Problems and tasks
1) Summarize the owner's message in two sentences.
2) Please duplicate the owner's message between "Consider learning first" and "a heart beat.", inclusive.
3) Rewrite the paragraph of the owner's message that begins "Consider learning first aid from us" as a short bulleted list that keeps its main points.
**** Passage for review
FROM THE OWNER

Hello there!

Thanks for taking the time to look at our website and hopefully consider this business for your first training needs.  I created In A Heartbeat First Aid Training in 2013 but I’ve been responding to real life emergencies for longer.  I’ve been through my share of them, and on both sides of the 911 radio system.  I’ve been a Paramedic, responding to medical calls by ambulance, by helicopter, and by Coast Guard vessels.  I went to calls knowing very little about what I was driving towards.  The conditions that defined my work environment were unpredictable, constantly changing, highly emotional and stressful, and sometimes even dangerous.  Yet in the midst of it all, I had to be at my best when others were at their worst.  I’ve also been a 911 Dispatcher, answering phone calls where I know the caller on the other end is relying on me to help them, to tell them what to do, and to get them the help they need and as quickly as possible.  I am not a hero.  I am not an adrenaline junkie (although I love thrill rides at amusement parks).  I am just someone who made a commitment to help others.  To contribute.  To make the best of a bad situation.  To help.

I have seen first hand the difference it can make when people take the initiative to respond to medical emergencies.  People have survived due to simple acts of kindness and compassion.  You don’t need fancy letters beside your name (as nice as they look).  You just need the desire to help.  It is with these principles and desires that I formed In A Heartbeat First Aid Training, and from day one I knew that I wanted to work with other EMS/HCP professionals.  The concept is simple: to help spread the desire to help, and to use the higher level of experience and qualifications to deliver the best quality courses, thus enabling our customers to feel confident they can appropriately act when an emergency suddenly occurs.  I fondly recall being dispatched to a cardiac arrest in a parking lot outside of a nursing home.  We arrived and saw two Personal Support Workers doing CPR.  My partner and I took over care and got the patient to the hospital after taking over CPR and defibrillating the.  A week later we received a commendation from the ICU Physician at the hospital where we took the patient to.  He stated the man was discharged from the ICU and went home, and suffered absolutely no brain or heart damage.  It’s as if the whole incident was a bad dream.  My partner and I were certainly part of the overall team that saved this person’s life, but the only reason why that man had the outcome he did  was because of two inferior trained (in terms of first response skills) good samaritans who saw someone who needed help, quickly called, and wasted no time in acting.

Consider learning first aid from us.  Consider equipping yourself with the knowledge and skills to step in and help your friend when they get injured, to help your parent when they suffer a medical episode, or to help your child when they accidentally take a poisonous substance or choke on food.  It is my hope and goal to equip you with the skills, knowledge, and confidence that you can make a difference in your community.  To act.  To help.  All in a heart beat.
********
**** Supplied records
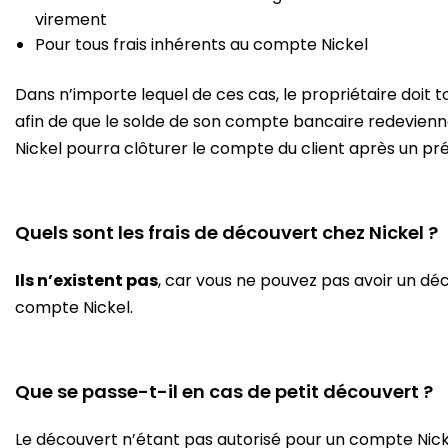
virement
Pour tous frais inhérents au compte Nickel
Dans n’importe lequel de ces cas, le propriétaire doit 
afin de que le solde de son compte bancaire redevienne 
Nickel pourra clôturer le compte du client après un pré
Quels sont les frais de découvert chez Nickel ?
Ils n’existent pas
, car vous ne pouvez pas avoir un déc
compte Nickel.
Que se passe-t-il en cas de petit découvert ?
Le découvert n’étant pas autorisé pour un compte Nick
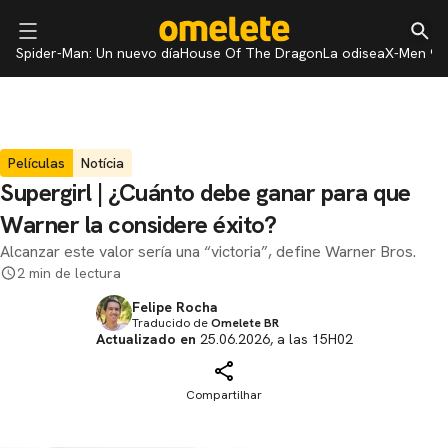
Spider-Man: Un nuevo día
House Of The Dragon
La odisea
X-Men 97
Películas
Notícia
Supergirl | ¿Cuánto debe ganar para que
Warner la considere éxito?
Alcanzar este valor sería una “victoria”, define Warner Bros.
2 min de lectura
Felipe Rocha
Traducido de
Omelete BR
Actualizado en
25.06.2026, a las 15H02
Compartilhar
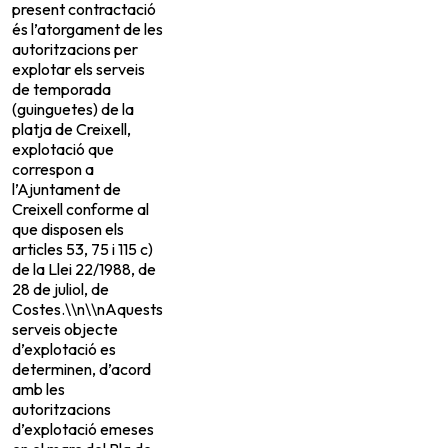
present contractació
és l’atorgament de les
autoritzacions per
explotar els serveis
de temporada
(guinguetes) de la
platja de Creixell,
explotació que
correspon a
l’Ajuntament de
Creixell conforme al
que disposen els
articles 53, 75 i 115 c)
de la Llei 22/1988, de
28 de juliol, de
Costes.\\n\\nAquests
serveis objecte
d’explotació es
determinen, d’acord
amb les
autoritzacions
d’explotació emeses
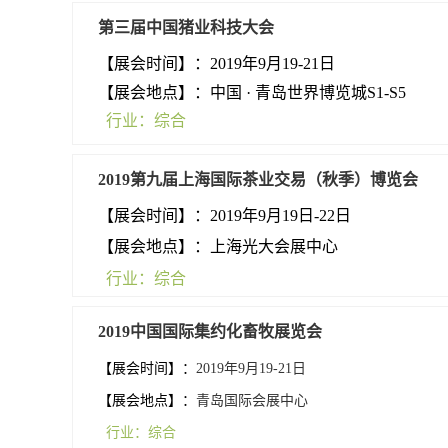
第三届中国猪业科技大会
【展会时间】：
2019年
9
月19-21日
【展
会地点】：中国 · 青岛世界博览城S1-S5
行业：综合
2019第九届上海国际茶业交易（秋季）博览会
【展会
时间】：2019年9月19日-22日
【展会地点】：上海光大会展中心
行业：综合
2019中国国际集约化畜牧展览会
【展会时间】：
2019年9月19-21日
【展会地点】：
青岛国际会展中心
行业：综合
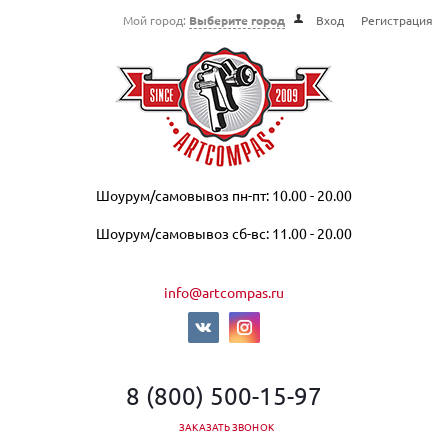
Мой город:
Выберите город
Вход
Регистрация
Шоурум/самовывоз пн-пт: 10.00 - 20.00
Шоурум/самовывоз сб-вс: 11.00 - 20.00
info@artcompas.ru
8 (800) 500-15-97
ЗАКАЗАТЬ ЗВОНОК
********
Solutions to the tasks
1) The owner founded In A Heartbeat First Aid Training in 2013 after working as a Paramedic and a 911 Dispatcher, and describes the work as a commitment to helping others. Drawing on a cardiac arrest call where two Personal Support Workers started CPR and the patient went home with no brain or heart damage, the owner invites readers to learn first aid so they can act when an emergency occurs.

2)
Consider learning first aid from us.  Consider equipping yourself with the knowledge and skills to step in and help your friend when they get injured, to help your parent when they suffer a medical episode, or to help your child when they accidentally take a poisonous substance or choke on food.  It is my hope and goal to equip you with the skills, knowledge, and confidence that you can make a difference in your community.  To act.  To help.  All in a heart beat.

3)
- Learn first aid from In A Heartbeat First Aid Training.
- Gain the knowledge and skills to help a friend who gets injured, a parent who suffers a medical episode, or a child who takes a poisonous substance or chokes on food.
- The owner's goal is to give you the skills, knowledge, and confidence to make a difference in your community.
- The aim is to act and to help, all in a heartbeat.